== Exercise objective ==
Tell how many lines in the listing below contain the word "this", giving the number alone.

== Data extracts ==
========================================================================
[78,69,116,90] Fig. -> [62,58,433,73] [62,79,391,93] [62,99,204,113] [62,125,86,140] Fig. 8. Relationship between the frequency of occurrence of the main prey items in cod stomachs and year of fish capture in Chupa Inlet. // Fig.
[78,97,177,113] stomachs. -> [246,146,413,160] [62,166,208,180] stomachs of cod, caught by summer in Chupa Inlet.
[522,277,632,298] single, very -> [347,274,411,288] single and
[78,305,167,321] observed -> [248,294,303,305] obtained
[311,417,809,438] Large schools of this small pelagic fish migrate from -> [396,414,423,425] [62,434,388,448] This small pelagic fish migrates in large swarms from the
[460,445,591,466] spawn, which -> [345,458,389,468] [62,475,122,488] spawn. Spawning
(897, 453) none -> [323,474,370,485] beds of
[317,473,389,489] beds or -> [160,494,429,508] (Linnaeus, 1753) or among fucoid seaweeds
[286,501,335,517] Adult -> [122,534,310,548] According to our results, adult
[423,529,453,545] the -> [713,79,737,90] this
========================================================================
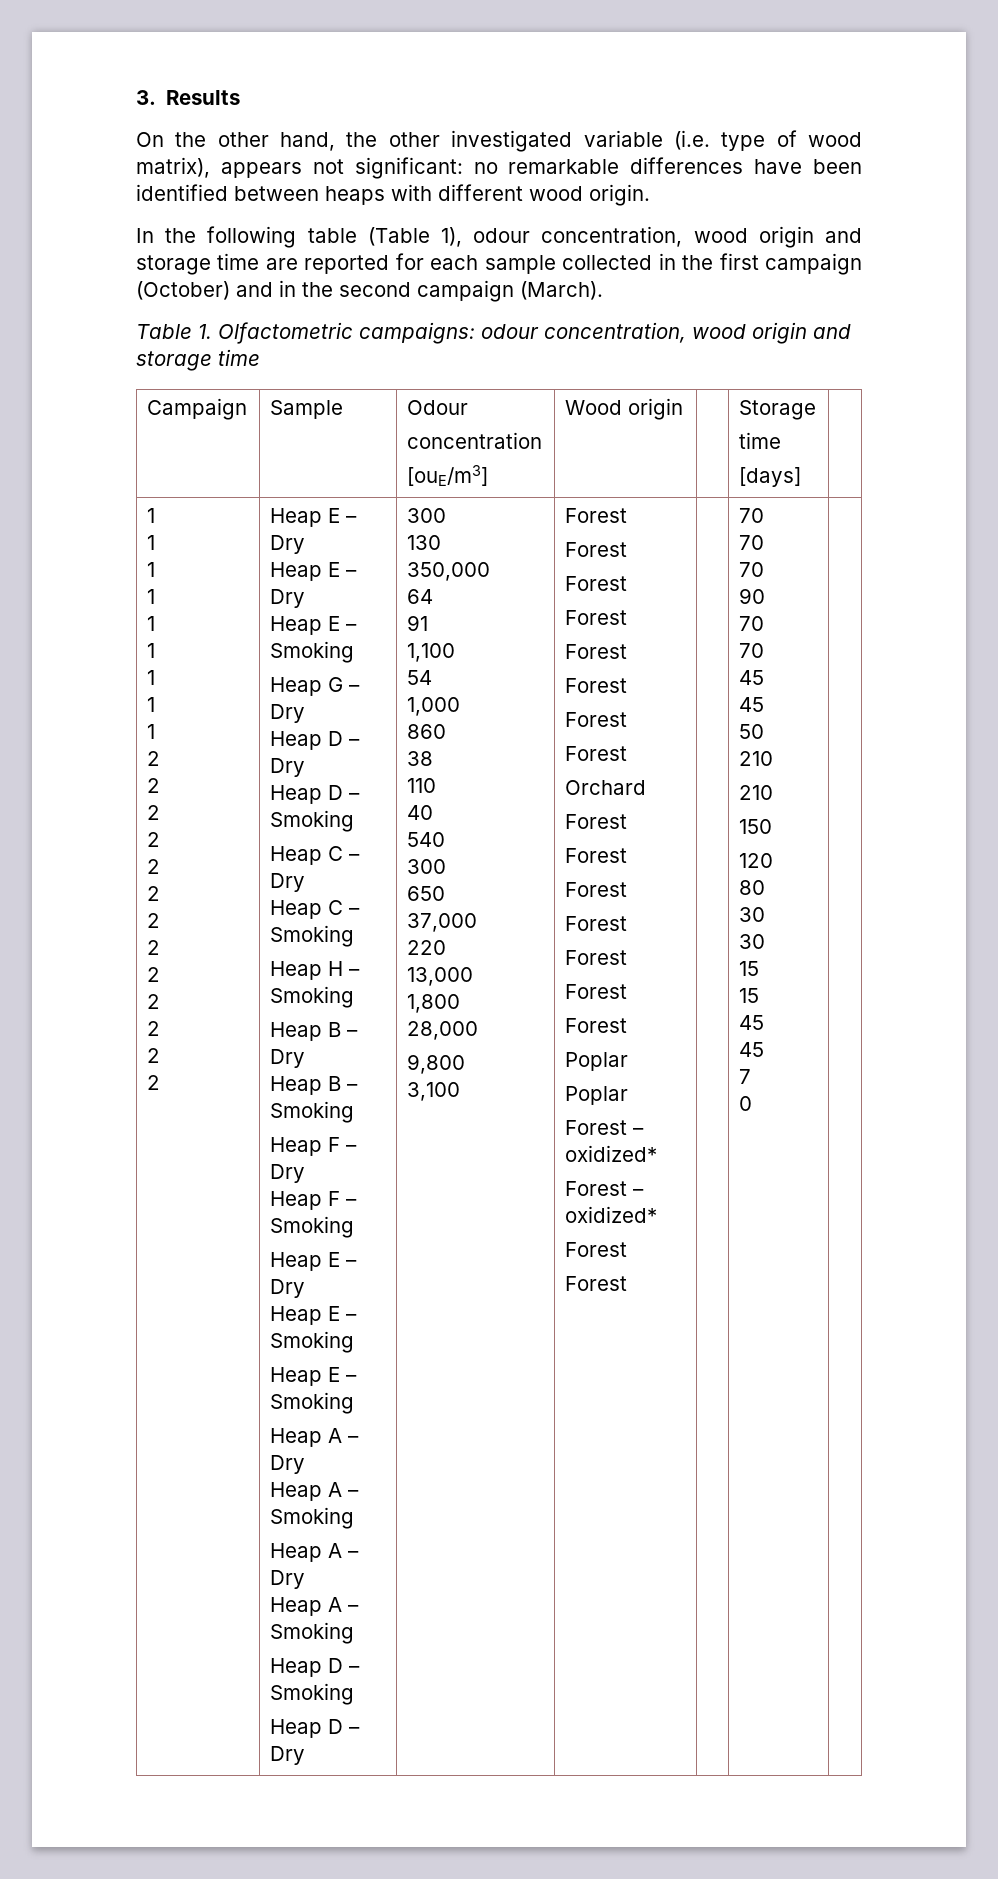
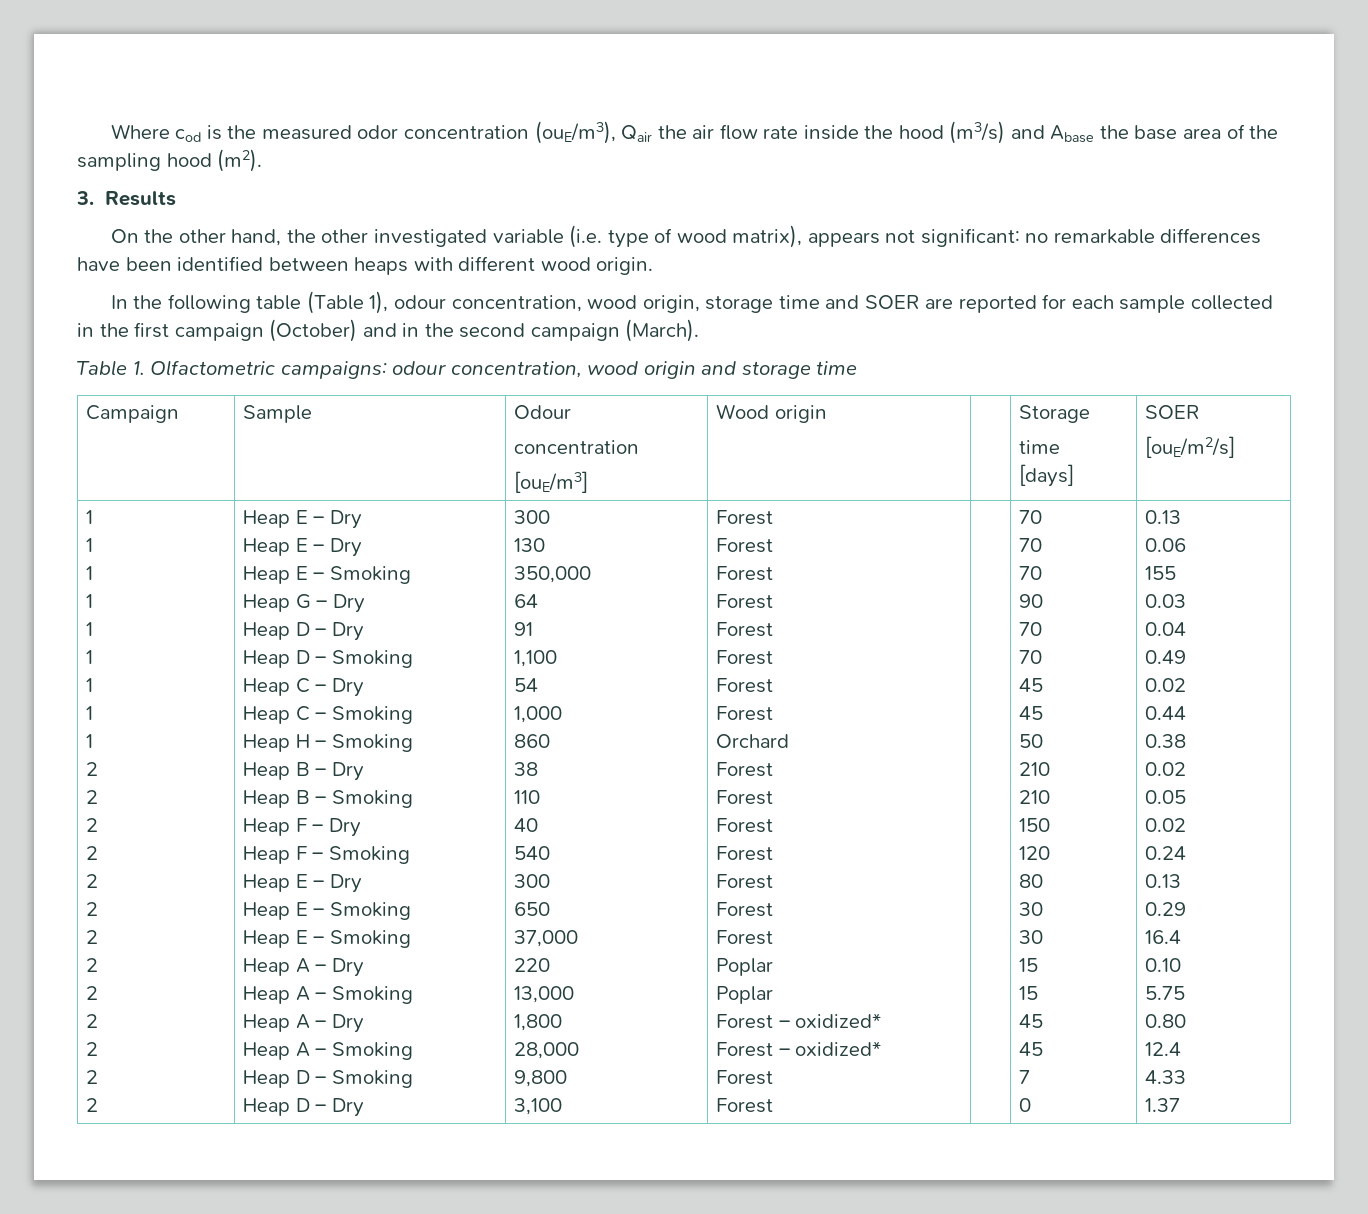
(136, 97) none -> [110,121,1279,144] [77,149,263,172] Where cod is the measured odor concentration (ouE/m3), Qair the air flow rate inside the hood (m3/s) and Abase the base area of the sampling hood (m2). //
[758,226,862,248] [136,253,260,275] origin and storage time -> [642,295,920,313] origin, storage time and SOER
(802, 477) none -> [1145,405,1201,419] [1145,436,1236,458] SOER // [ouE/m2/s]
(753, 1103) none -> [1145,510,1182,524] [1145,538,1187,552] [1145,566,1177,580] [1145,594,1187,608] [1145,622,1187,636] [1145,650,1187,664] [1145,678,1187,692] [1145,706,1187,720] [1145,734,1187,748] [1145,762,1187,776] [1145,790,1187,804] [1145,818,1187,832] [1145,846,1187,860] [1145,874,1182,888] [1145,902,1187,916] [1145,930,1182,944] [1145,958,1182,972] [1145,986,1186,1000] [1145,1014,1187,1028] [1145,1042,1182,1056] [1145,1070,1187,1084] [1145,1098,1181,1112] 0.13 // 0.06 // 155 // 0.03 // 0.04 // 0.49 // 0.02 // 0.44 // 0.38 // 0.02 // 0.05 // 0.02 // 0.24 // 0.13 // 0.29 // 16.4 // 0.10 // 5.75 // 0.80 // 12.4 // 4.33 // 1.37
========================================================================
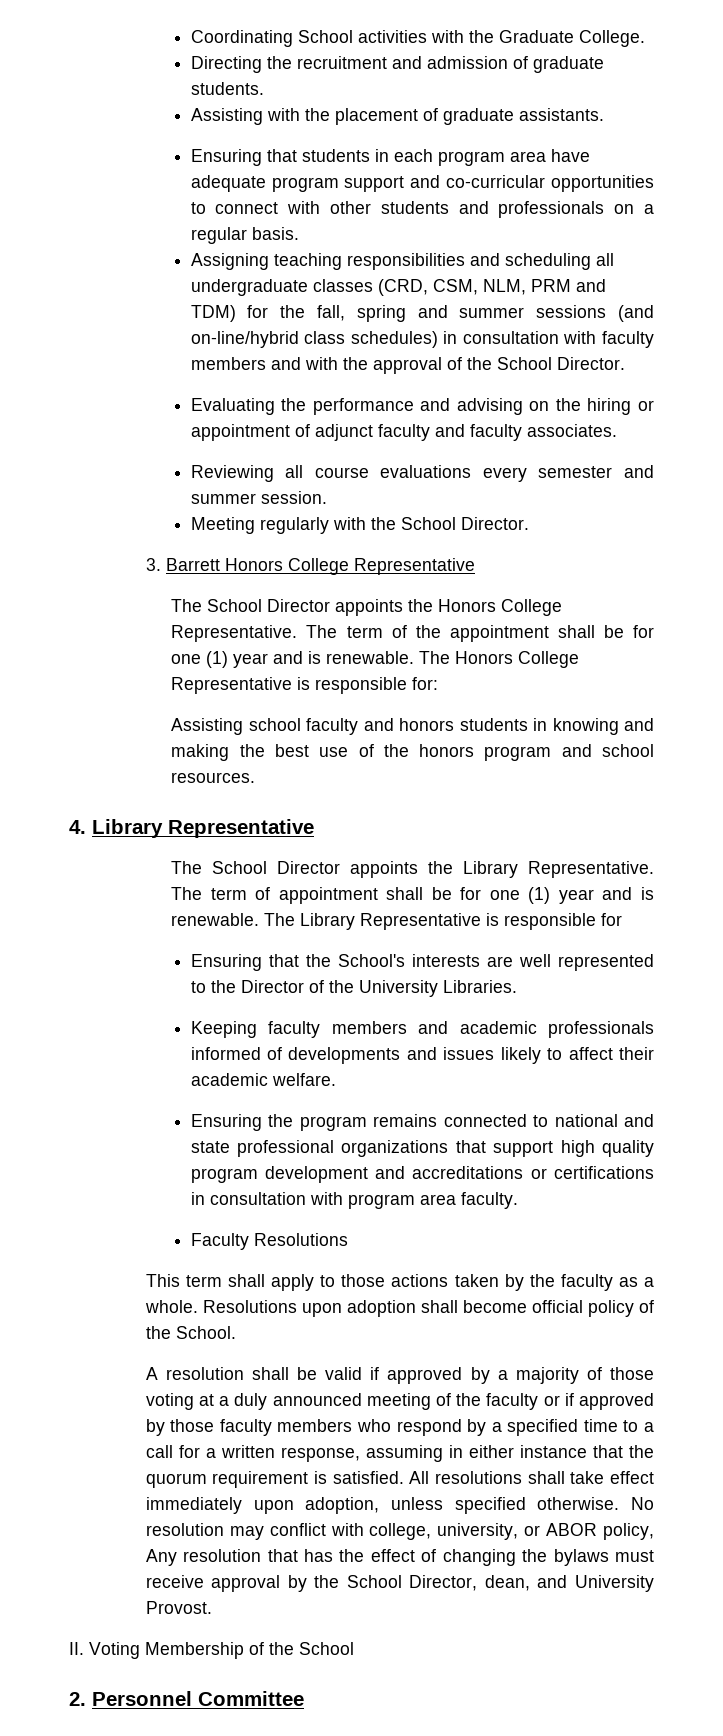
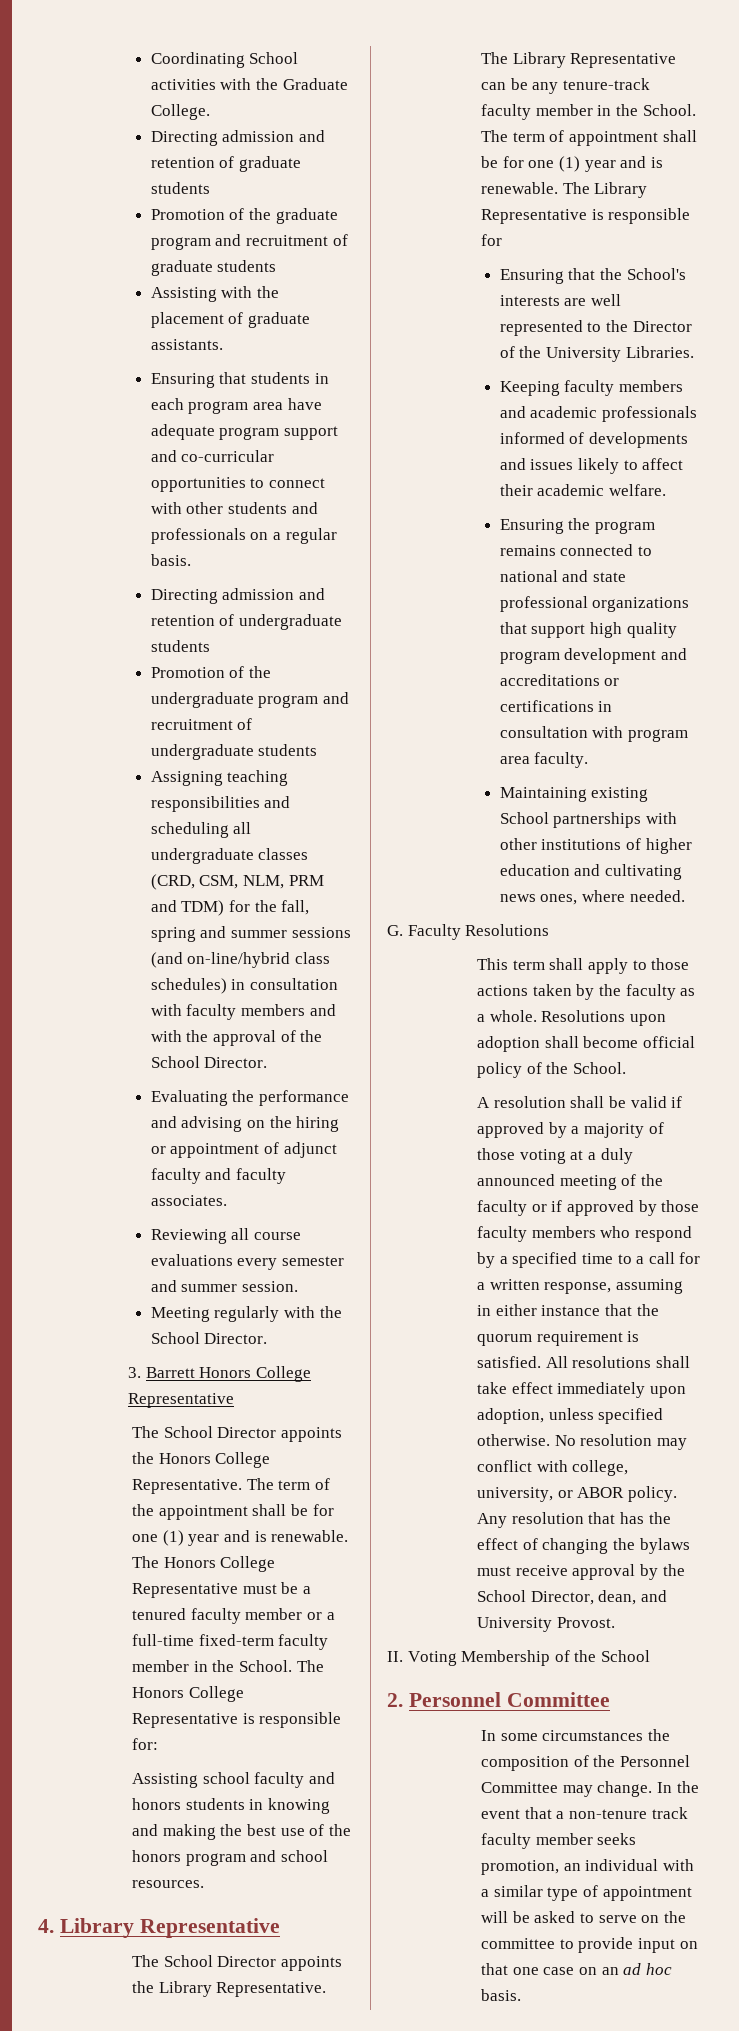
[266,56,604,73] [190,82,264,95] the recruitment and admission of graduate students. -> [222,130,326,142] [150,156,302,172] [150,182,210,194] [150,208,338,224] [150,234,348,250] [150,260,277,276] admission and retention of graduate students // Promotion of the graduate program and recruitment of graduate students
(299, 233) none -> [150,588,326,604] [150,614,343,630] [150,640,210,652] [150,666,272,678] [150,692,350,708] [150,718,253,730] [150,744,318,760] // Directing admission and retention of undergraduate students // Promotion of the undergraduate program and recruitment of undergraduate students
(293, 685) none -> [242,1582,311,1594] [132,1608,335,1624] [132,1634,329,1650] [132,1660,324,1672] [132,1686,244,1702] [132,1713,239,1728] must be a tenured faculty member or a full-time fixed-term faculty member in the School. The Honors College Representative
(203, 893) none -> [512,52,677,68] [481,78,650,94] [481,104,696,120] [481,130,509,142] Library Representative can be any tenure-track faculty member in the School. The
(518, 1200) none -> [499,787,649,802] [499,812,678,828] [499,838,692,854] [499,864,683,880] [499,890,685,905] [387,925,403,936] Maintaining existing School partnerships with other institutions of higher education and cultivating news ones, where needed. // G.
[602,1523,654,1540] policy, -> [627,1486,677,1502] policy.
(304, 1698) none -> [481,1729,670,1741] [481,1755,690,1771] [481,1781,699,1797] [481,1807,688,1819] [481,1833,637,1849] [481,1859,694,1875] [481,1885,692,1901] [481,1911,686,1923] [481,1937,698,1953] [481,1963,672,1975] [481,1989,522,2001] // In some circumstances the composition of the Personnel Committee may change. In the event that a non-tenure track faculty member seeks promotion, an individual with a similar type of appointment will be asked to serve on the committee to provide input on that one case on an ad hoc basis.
========================================================================
== Task output ==
2